The album opens with a grooving pulse in “Hang On Me,” as she reasserts herself as one of the most strangely honest and sincere lyricists of recent memory. “‘Cause you and me/we’re not meant for this world,” she croons in the song. St. Vincent has long thrived on the distance between herself and society while also specializing on the indulgent impulses we don’t always discuss, often with more success than her contemporaries. When St. Vincent sings “Masseduction/I can’t turn off what turns me on” in the self-titled track of the album, she is one of the most human, albeit one of the weirdest, modern singers around.
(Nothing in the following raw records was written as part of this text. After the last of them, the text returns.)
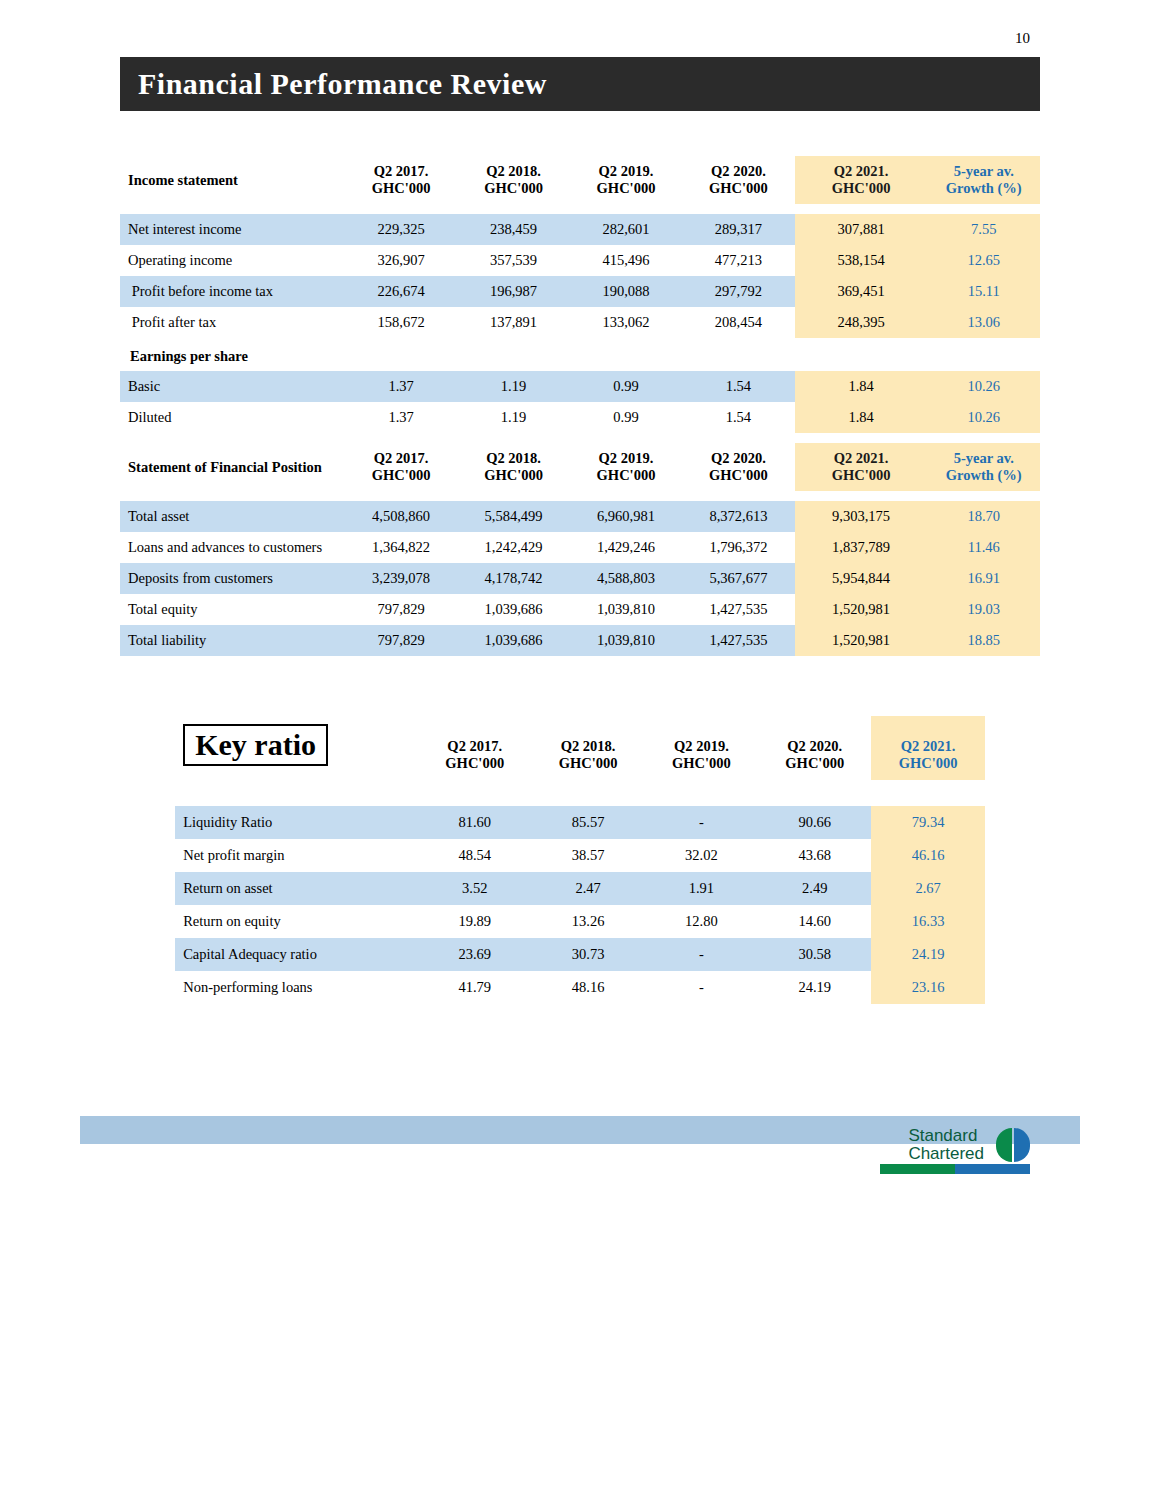10
Financial Performance Review
| Income statement | Q2 2017. GHC'000 | Q2 2018. GHC'000 | Q2 2019. GHC'000 | Q2 2020. GHC'000 | Q2 2021. GHC'000 | 5-year av. Growth (%) |
| Net interest income | 229,325 | 238,459 | 282,601 | 289,317 | 307,881 | 7.55 |
| Operating income | 326,907 | 357,539 | 415,496 | 477,213 | 538,154 | 12.65 |
| Profit before income tax | 226,674 | 196,987 | 190,088 | 297,792 | 369,451 | 15.11 |
| Profit after tax | 158,672 | 137,891 | 133,062 | 208,454 | 248,395 | 13.06 |
| Earnings per share |
| Basic | 1.37 | 1.19 | 0.99 | 1.54 | 1.84 | 10.26 |
| Diluted | 1.37 | 1.19 | 0.99 | 1.54 | 1.84 | 10.26 |
| Statement of Financial Position | Q2 2017. GHC'000 | Q2 2018. GHC'000 | Q2 2019. GHC'000 | Q2 2020. GHC'000 | Q2 2021. GHC'000 | 5-year av. Growth (%) |
| Total asset | 4,508,860 | 5,584,499 | 6,960,981 | 8,372,613 | 9,303,175 | 18.70 |
| Loans and advances to customers | 1,364,822 | 1,242,429 | 1,429,246 | 1,796,372 | 1,837,789 | 11.46 |
| Deposits from customers | 3,239,078 | 4,178,742 | 4,588,803 | 5,367,677 | 5,954,844 | 16.91 |
| Total equity | 797,829 | 1,039,686 | 1,039,810 | 1,427,535 | 1,520,981 | 19.03 |
| Total liability | 797,829 | 1,039,686 | 1,039,810 | 1,427,535 | 1,520,981 | 18.85 |
| Key ratio | Q2 2017. GHC'000 | Q2 2018. GHC'000 | Q2 2019. GHC'000 | Q2 2020. GHC'000 | Q2 2021. GHC'000 |
| Liquidity Ratio | 81.60 | 85.57 | - | 90.66 | 79.34 |
| Net profit margin | 48.54 | 38.57 | 32.02 | 43.68 | 46.16 |
| Return on asset | 3.52 | 2.47 | 1.91 | 2.49 | 2.67 |
| Return on equity | 19.89 | 13.26 | 12.80 | 14.60 | 16.33 |
| Capital Adequacy ratio | 23.69 | 30.73 | - | 30.58 | 24.19 |
| Non-performing loans | 41.79 | 48.16 | - | 24.19 | 23.16 |
Standard
Chartered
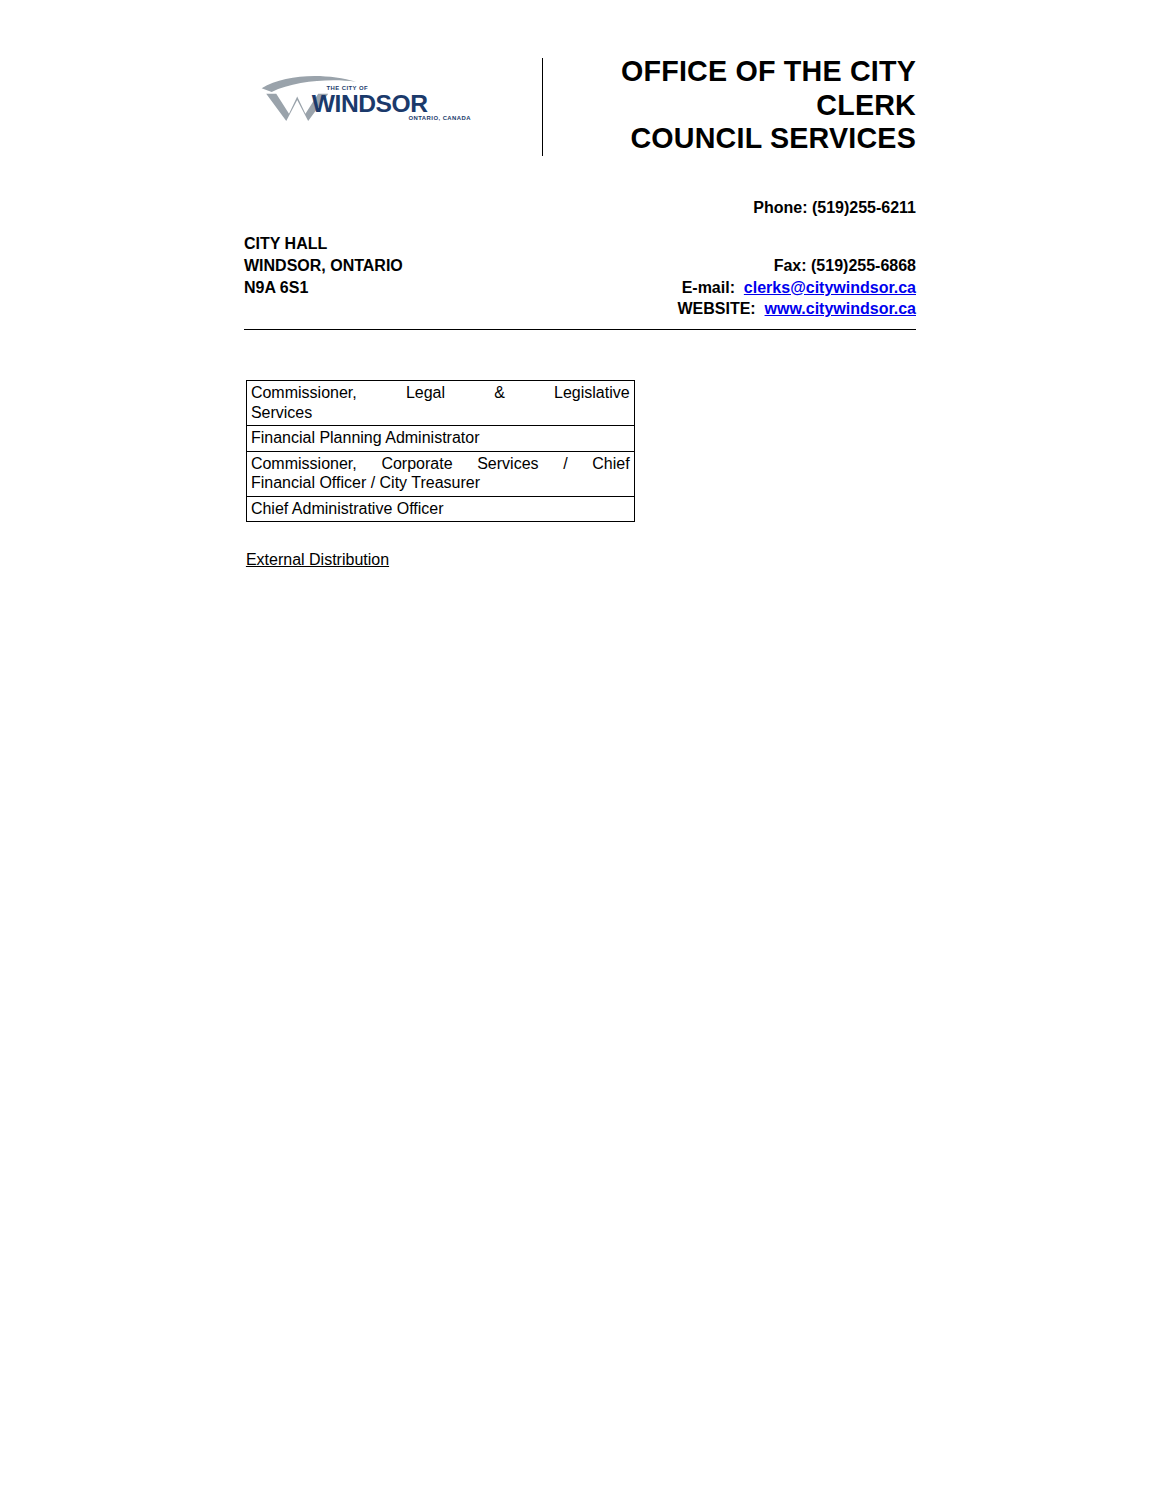THE CITY OF WINDSOR ONTARIO, CANADA
OFFICE OF THE CITY CLERK COUNCIL SERVICES
Phone: (519)255-6211
CITY HALL
WINDSOR, ONTARIO
N9A 6S1
Fax: (519)255-6868
E-mail: clerks@citywindsor.ca
WEBSITE: www.citywindsor.ca
| Commissioner, Legal & Legislative Services |
| Financial Planning Administrator |
| Commissioner, Corporate Services / Chief Financial Officer / City Treasurer |
| Chief Administrative Officer |
External Distribution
The most noticeable change in this album compared to previous efforts comes from the addition of Jack Antonoff, the rising producer that has found his stride in working with some of music’s biggest names — at the same time as writing and performing as Bleachers. Antonoff is no stranger to pop, and his influence is most notable in the overall tempo of the album; the entire piece moves faster than St. Vincent’s earlier albums, and even the more minimal and slower songs bubble with life. It has a welcome sense of movement and consistency and solves a conundrum that had been present in a few songs of St. Vincent’s past; despite excellent musicianship, older songs sometimes feel dragged out and too long, but on MASSEDUCTION, they start and finish with more authority and purpose. Antonoff also brings a welcome sense of unity between tracks, as the duo transitions very cleanly between the aesthetic of one song into the world of the next.
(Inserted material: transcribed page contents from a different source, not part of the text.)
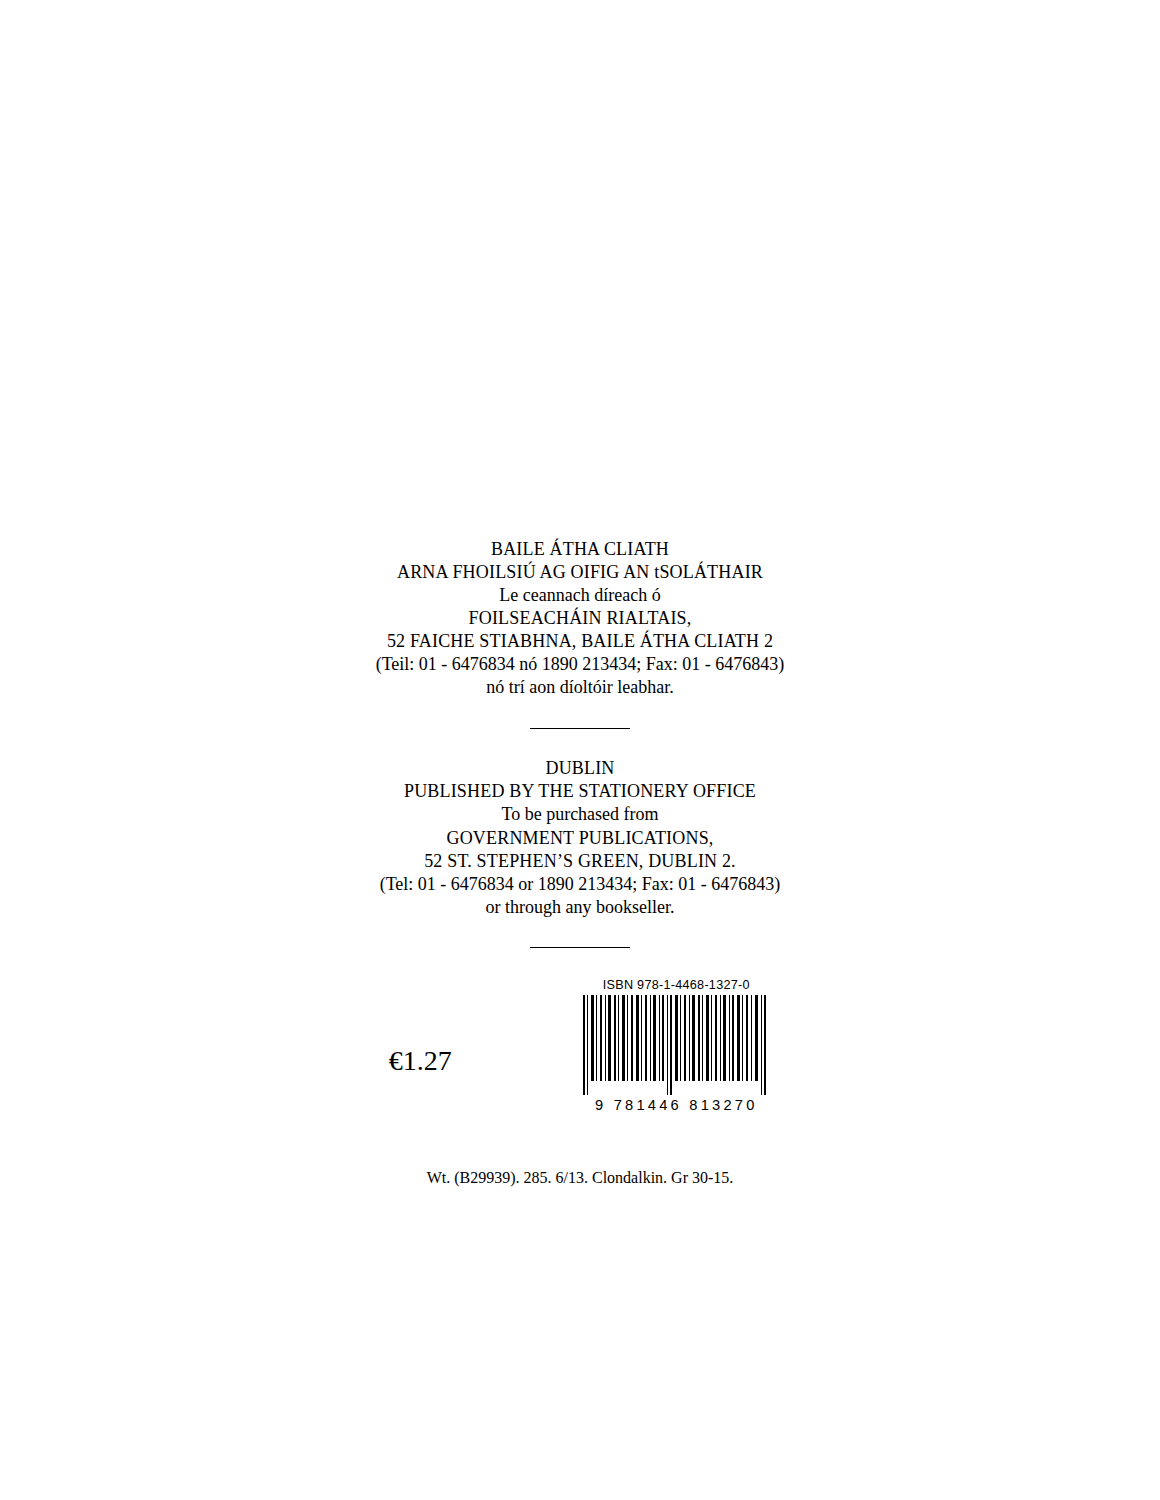BAILE ÁTHA CLIATH
ARNA FHOILSIÚ AG OIFIG AN tSOLÁTHAIR
Le ceannach díreach ó
FOILSEACHÁIN RIALTAIS,
52 FAICHE STIABHNA, BAILE ÁTHA CLIATH 2
(Teil: 01 - 6476834 nó 1890 213434; Fax: 01 - 6476843)
nó trí aon díoltóir leabhar.
DUBLIN
PUBLISHED BY THE STATIONERY OFFICE
To be purchased from
GOVERNMENT PUBLICATIONS,
52 ST. STEPHEN’S GREEN, DUBLIN 2.
(Tel: 01 - 6476834 or 1890 213434; Fax: 01 - 6476843)
or through any bookseller.
€1.27
ISBN 978-1-4468-1327-0
9 781446 813270
Wt. (B29939). 285. 6/13. Clondalkin. Gr 30-15.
However, don’t be fooled by Antinoff’s contributions; his voice as a producer has shined brightly in collaborations with Lorde and Taylor Swift, but on MASSEDUCTION, he takes a backseat to St. Vincent’s distinct musicality. St. Vincent has always dabbled in mixing electronic ideas with traditional instruments, and she continues to push this juxtaposition in new directions on tracks like “Slow Disco,” as a string ensemble loops behind her pitched-down voice asking, “Don’t it beat a slow dance to death?” At the same time, her signature guitar tops off many of the songs, helping create the most dense and climactic moments on the album, like the second half of “Young Lover.”
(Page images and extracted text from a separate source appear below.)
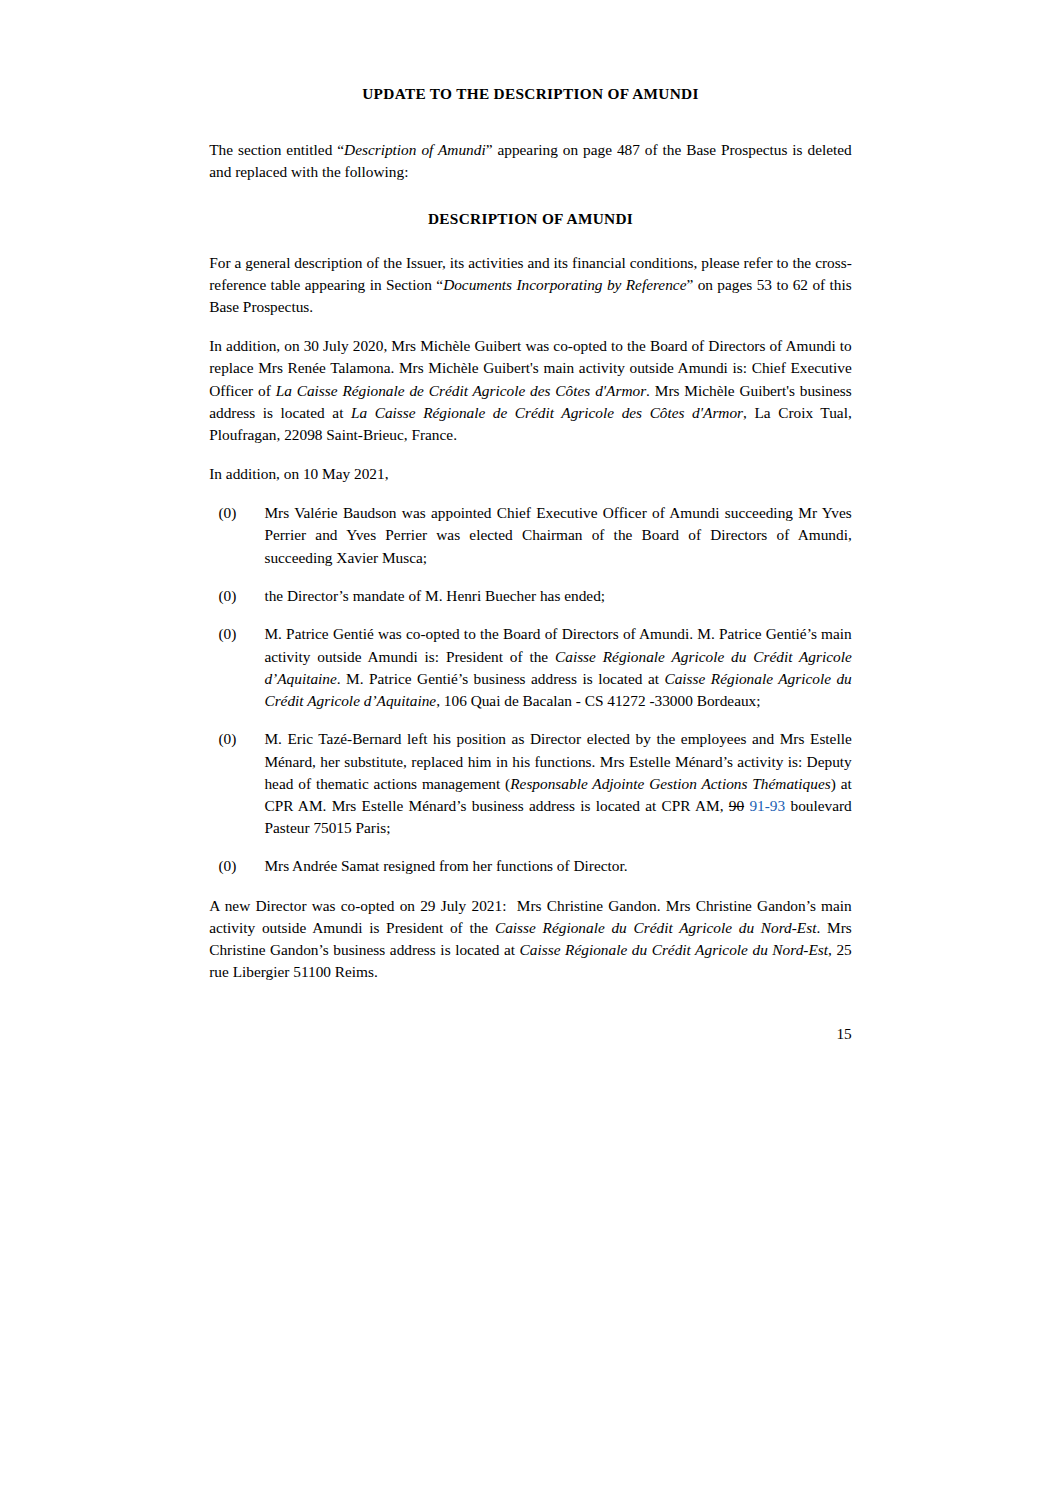Update to the Description of Amundi
The section entitled “Description of Amundi” appearing on page 487 of the Base Prospectus is deleted and replaced with the following:
Description of Amundi
For a general description of the Issuer, its activities and its financial conditions, please refer to the cross-reference table appearing in Section “Documents Incorporating by Reference” on pages 53 to 62 of this Base Prospectus.
In addition, on 30 July 2020, Mrs Michèle Guibert was co-opted to the Board of Directors of Amundi to replace Mrs Renée Talamona. Mrs Michèle Guibert's main activity outside Amundi is: Chief Executive Officer of La Caisse Régionale de Crédit Agricole des Côtes d'Armor. Mrs Michèle Guibert's business address is located at La Caisse Régionale de Crédit Agricole des Côtes d'Armor, La Croix Tual, Ploufragan, 22098 Saint-Brieuc, France.
In addition, on 10 May 2021,
Mrs Valérie Baudson was appointed Chief Executive Officer of Amundi succeeding Mr Yves Perrier and Yves Perrier was elected Chairman of the Board of Directors of Amundi, succeeding Xavier Musca;
the Director’s mandate of M. Henri Buecher has ended;
M. Patrice Gentié was co-opted to the Board of Directors of Amundi. M. Patrice Gentié’s main activity outside Amundi is: President of the Caisse Régionale Agricole du Crédit Agricole d’Aquitaine. M. Patrice Gentié’s business address is located at Caisse Régionale Agricole du Crédit Agricole d’Aquitaine, 106 Quai de Bacalan - CS 41272 -33000 Bordeaux;
M. Eric Tazé-Bernard left his position as Director elected by the employees and Mrs Estelle Ménard, her substitute, replaced him in his functions. Mrs Estelle Ménard’s activity is: Deputy head of thematic actions management (Responsable Adjointe Gestion Actions Thématiques) at CPR AM. Mrs Estelle Ménard’s business address is located at CPR AM, 90 91-93 boulevard Pasteur 75015 Paris;
Mrs Andrée Samat resigned from her functions of Director.
A new Director was co-opted on 29 July 2021: Mrs Christine Gandon. Mrs Christine Gandon’s main activity outside Amundi is President of the Caisse Régionale du Crédit Agricole du Nord-Est. Mrs Christine Gandon’s business address is located at Caisse Régionale du Crédit Agricole du Nord-Est, 25 rue Libergier 51100 Reims.
15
MASSEDUCTION, especially on its first few listens, doesn’t seem to add or subtract too much from what we have come to expect from St. Vincent. At the same time, why transform when St. Vincent has yet to misfire musically with albums that are already different? It’s an exceptional installment of eerily comforting electropop. With each track and each listen, however, MASSEDUCTION proves to be a confident and layered album that cements St. Vincent’s place among the most talented musicmakers.